Local development company, Cordia Blackswan, who contributed to the Great Hampton Street working group is already putting plans in motion. Deputy CEO Andras Karpati, comments:

Cordia Blackswan is based in the Jewellery Quarter and our developments here seek to raise the bar in terms of community, quality and amenity. We were excited to have the opportunity to participate in this visioning project and alongside the JQDT we have the aspiration and enthusiasm to help turn the vision into reality.
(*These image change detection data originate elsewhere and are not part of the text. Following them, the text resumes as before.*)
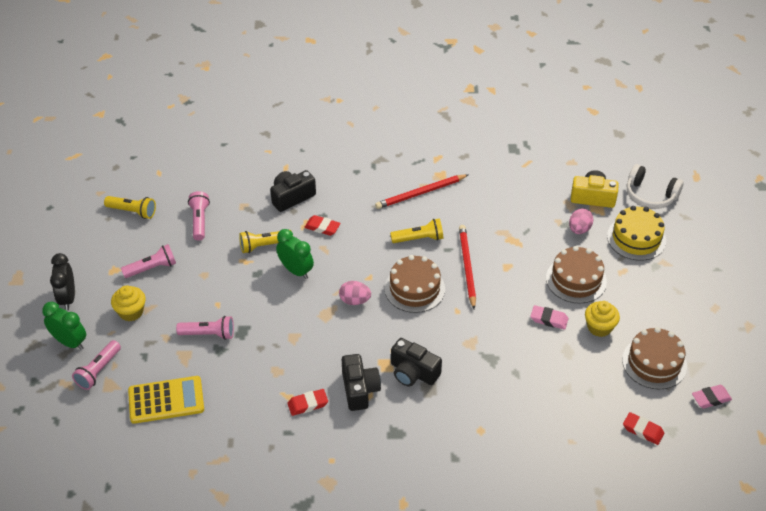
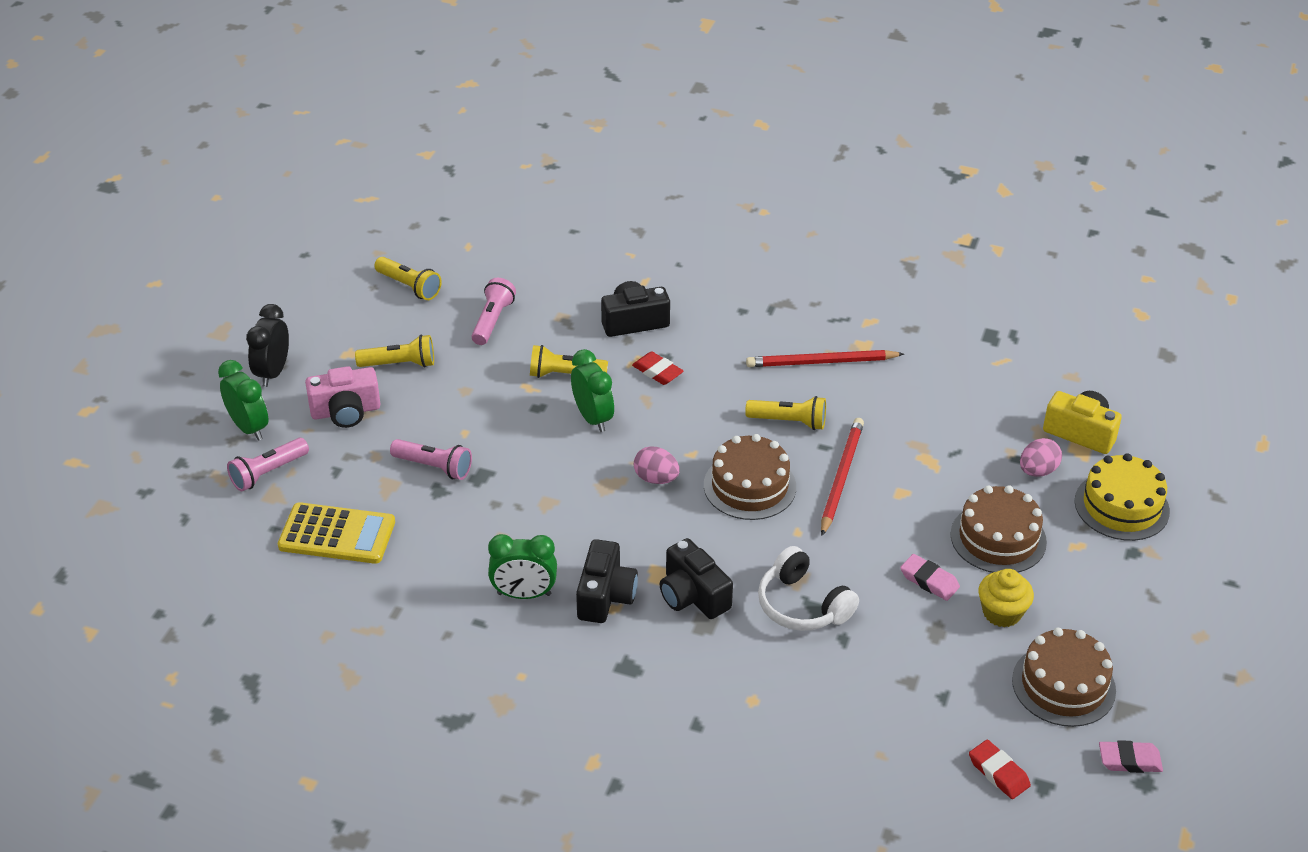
camera: 20 degrees right, 5 degrees down
(131, 312) = (345, 411): yellow cupcake -> pink camera
(152, 268) = (400, 364): pink flashlight -> yellow flashlight
(308, 404) = (524, 594): red eraser -> green clock
(650, 195) = (1174, 452): white headphones -> white headphones (802, 605)

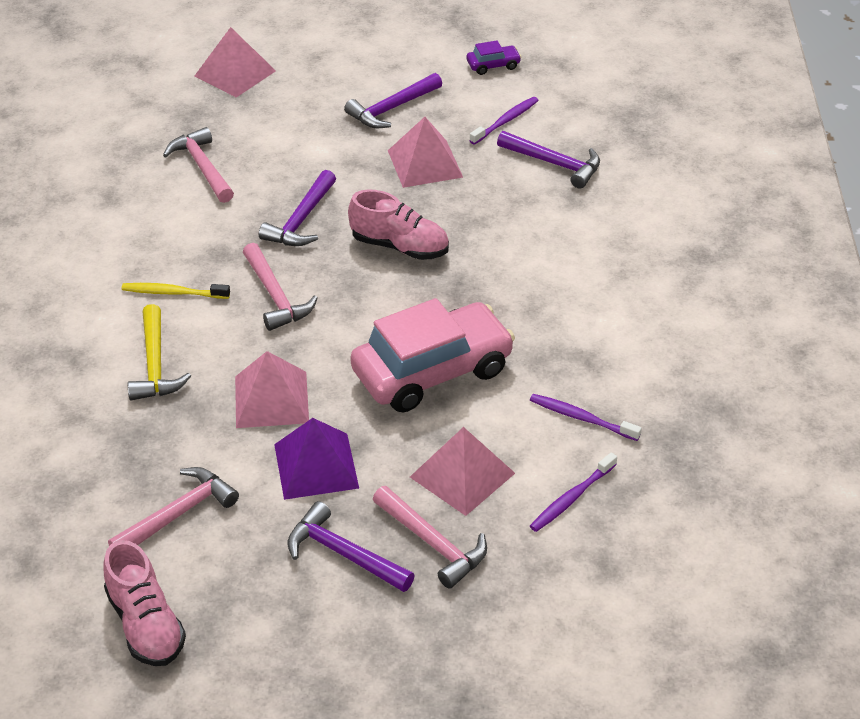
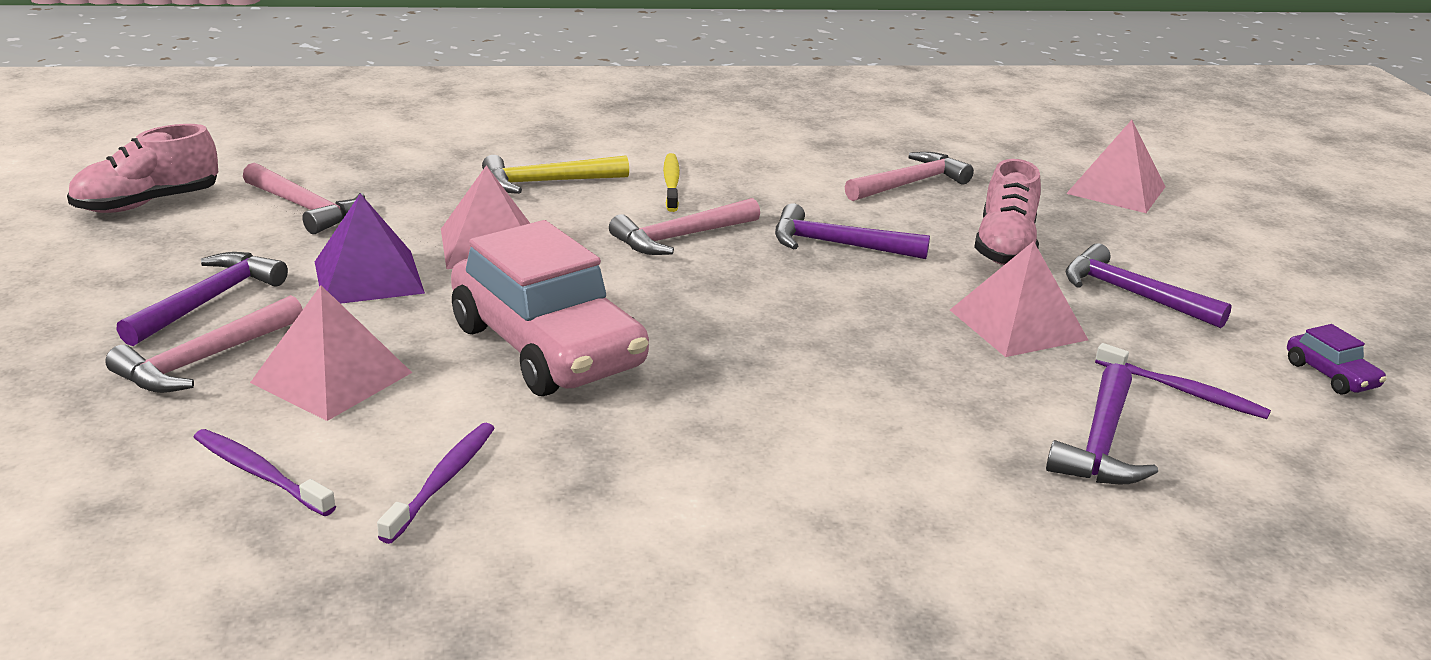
camera: 80 degrees right, 15 degrees down
(399, 246) = (812, 313): pink shoe -> pink shoe (1004, 247)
CGI showing how the narrowing of Great Hampton Street will benefit the community with outdoor seating and trees
CGI showing how the narrowing of Great Hampton Street will benefit the community with outdoor seating and trees. Credit – Cordia Blackswan

Nicola Fleet Milne, who is Co-Chair of the Jewellery Quarter Neighbourhood Plan, comments on how the area’s Neighbourhood Plan continues to open new doors:

The JQ Plan was created to be an enabler for high-quality development in the Jewellery Quarter which puts the area’s businesses and residents first. As a community-led project itself it was also intended to spur on further work, and it’s thrilling to see the Plan open the door to another community-led initiative supported by GBSLEP’s grant.

The visioning studies have been funded by the GBSLEP, with grant funding also being used to explore the development of a Jewellery Quarter creative incubator as well as enhancements to the visitor economy.